Yesterday morning I read a blog article that got my attention. Giv Paraneh wrote a post: It’s not always about the technology. Here’s the attention-getting part of the post. The emphasis, in bold, is mine:
I was initially hired to work on a federated search tool that would eventually be used by two online learning applications. The search had to query the collections databases of all 9 museums and return the results in a single aggregated list. Having worked on similar applications in the past I estimated no more than 2-3 weeks to complete this tool. How hard is it to pull in 9 collections and stick them in a database?
This statement from the post also got my attention:
These days any average developer can put together a federated search application. There are loads of open source tools, frameworks, databases and scrapers that will let you do this quickly. And if the search is not enough, you can take advantage of a dozen web services and APIs to pretty-up your results.

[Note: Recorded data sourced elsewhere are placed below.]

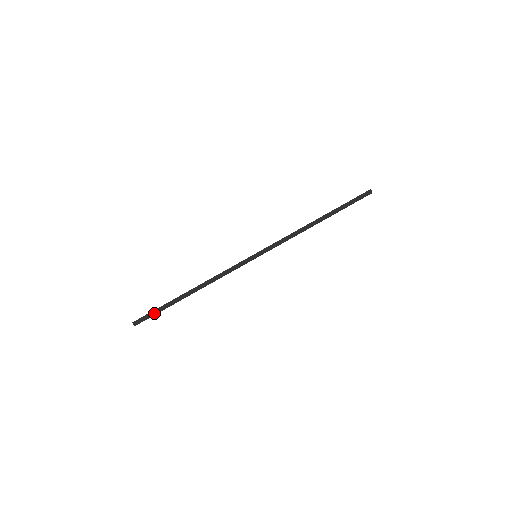
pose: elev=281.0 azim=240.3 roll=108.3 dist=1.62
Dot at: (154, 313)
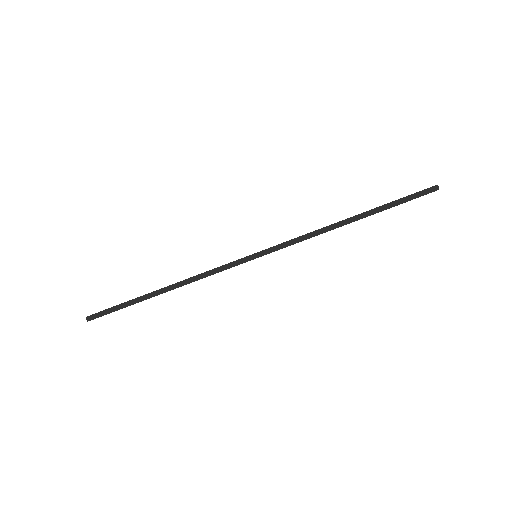
Dot at: (114, 311)
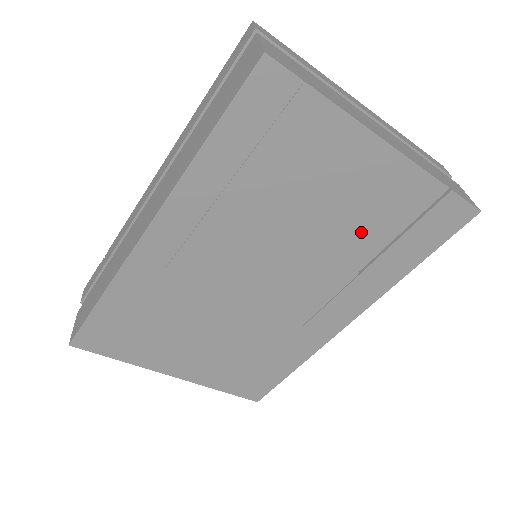
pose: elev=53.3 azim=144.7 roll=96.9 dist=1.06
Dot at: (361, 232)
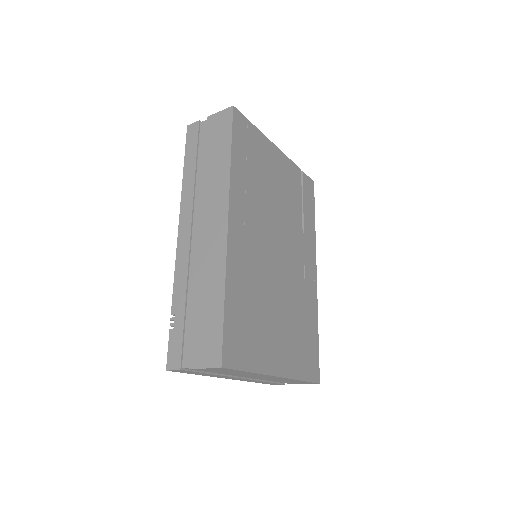
Dot at: (293, 202)
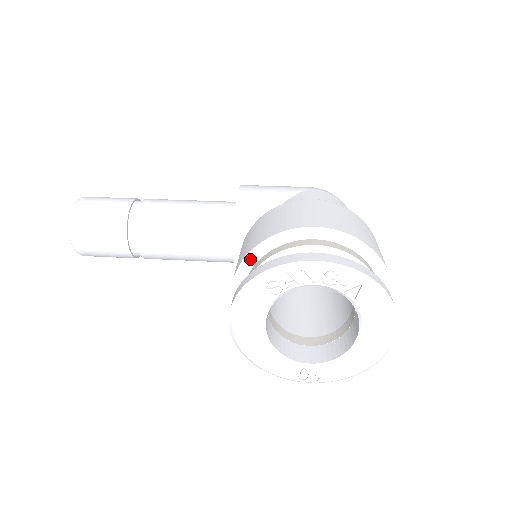
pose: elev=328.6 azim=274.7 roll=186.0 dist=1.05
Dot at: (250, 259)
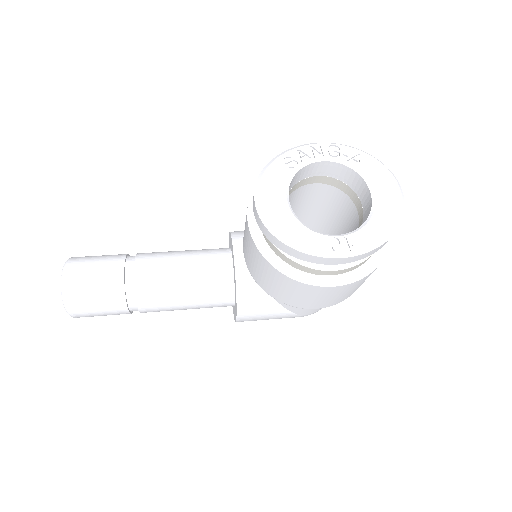
Dot at: occluded
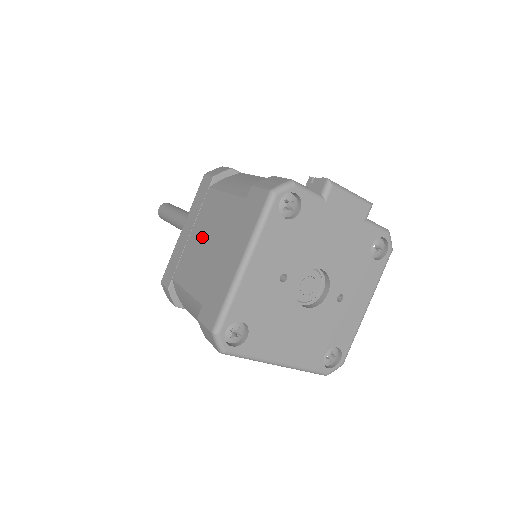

As someone who has been around federated search for the past six years I have to wonder what kind of a federated search system one could build in three weeks. I’ll be the first to admit that my experience is very heavily biased to blog sponsor Deep Web Technologies’ framework and that I’ve not done any federated search development work. But, I know what a number of the obstacles are and I seriously doubt that anyone could build more than a very basic system so quickly. I realize that Giv’s federated search system was built to meet a very specialized requirement and that the sources were known in advance. In other words, Giv was not building a general purpose federated search application.
In federated search the devil is in the details, especially when you’re building an engine that deals with numerous special cases. Here are a few of the places where the devil lives.
- Connectors. They can be very difficult to build, especially if a source needs to be screen scraped. The proliferation of AJAX makes screen scraping even harder. Also, connectors need to be monitored for problems and updated periodically.
- Authentication and session management. A significant part of connector building is connecting to the sources. This can involve dealing with sessions, cookies, multi-phase logins, and various authentication mechanisms. This stuff ain’t trivial.
- Sophisticated fielded search. Federated search is only as good as its ability to work with complex search forms. If a connector only does basic searches against sources that provided advanced (fielded) searches then the relevance of the results is going to be much poorer than desirable.
- Relevance ranking. Not all federated search systems do relevance ranking. That’s because it’s not easy to do well, especially when many sources rank poorly and when only a small amount of metadata is available to the federated search engine.
- De-duplication. Another difficult problem.
If you’re new to federated search, I recommend “What determines quality of search results.” You’ll get a good feel for where the devil lives.
One other thing that caught my interest about Giv’s article was this:
How hard is it to pull in 9 collections and stick them in a database?
This confused me. Is Giv doing federated search or is he crawling and indexing content? Or some hybrid method? What database is Giv talking about? Hopefully he will comment on this article and clarify what he’s doing because, unless the connectors are well behaved and trivial to build and the functionality of the federated search system is very minimal, I don’t get how he built it so quickly.
Tags: federated search